EXERCISE DESCRIPTION =
In the entries that follow, find the word "Direct" and report each line it is on.

(Collected data)
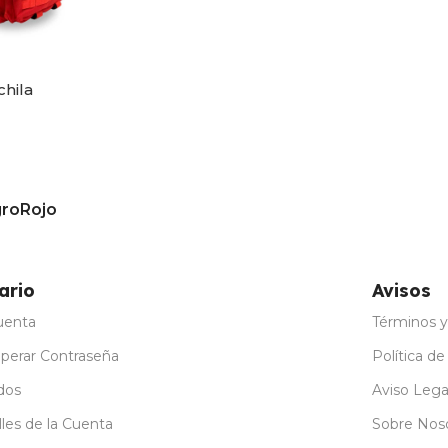
chila
ro
Rojo
ones
ario
Avisos
uenta
Términos y
perar Contraseña
Política de
dos
Aviso Lega
les de la Cuenta
Sobre Nos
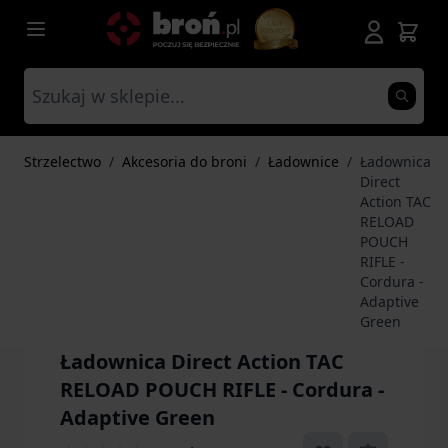
Przejdź do treści
Strzelectwo
/
Akcesoria do broni
/
Ładownice
/
Ładownica
Direct
Action TAC
RELOAD
POUCH
RIFLE -
Cordura -
Adaptive
Green
Ładownica Direct Action TAC
RELOAD POUCH RIFLE - Cordura -
Adaptive Green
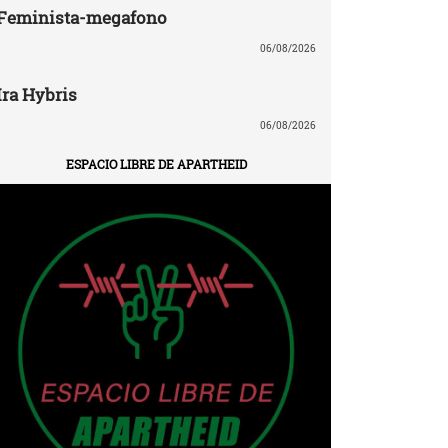
Feminista-megafono
06/08/2026
Ira Hybris
06/08/2026
ESPACIO LIBRE DE APARTHEID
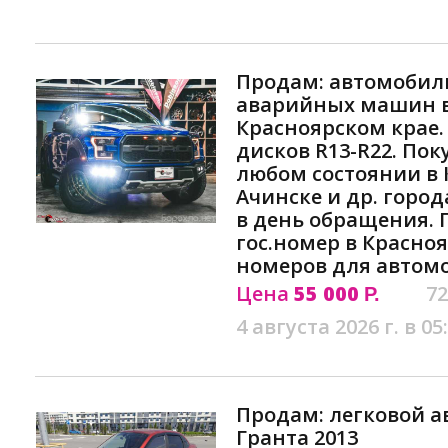
Продам: автомобиль
аварийных машин в
Красноярском крае.
дисков R13-R22. По
любом состоянии в 
Ачинске и др. город
в день обращения.
гос.номер в Красноя
номеров для автом
Цена
55 000
72
Р.
4 августа 2026 г. в 05
Продам: легковой а
Гранта 2013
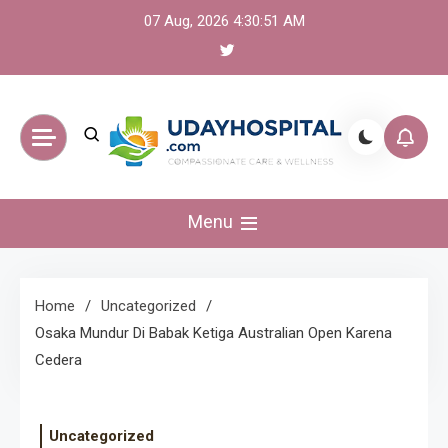
Skip
07 Aug, 2026
4:30:52 AM
to
content
UdayHospital:
Menu
Berita, olahraga,
gaming Akurat dan
Home
Uncategorized
Osaka Mundur Di Babak Ketiga Australian Open Karena
Terkini
Cedera
Uncategorized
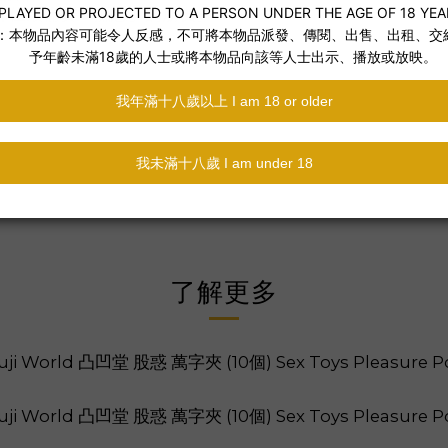
給那位最需要「撫慰」的朋友。
了解更多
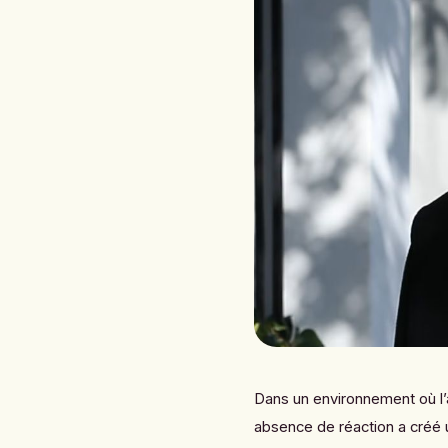
Dans un environnement où l’a
absence de réaction a créé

OUTPUT BELOW =
Direct
Ładownica Direct Action TAC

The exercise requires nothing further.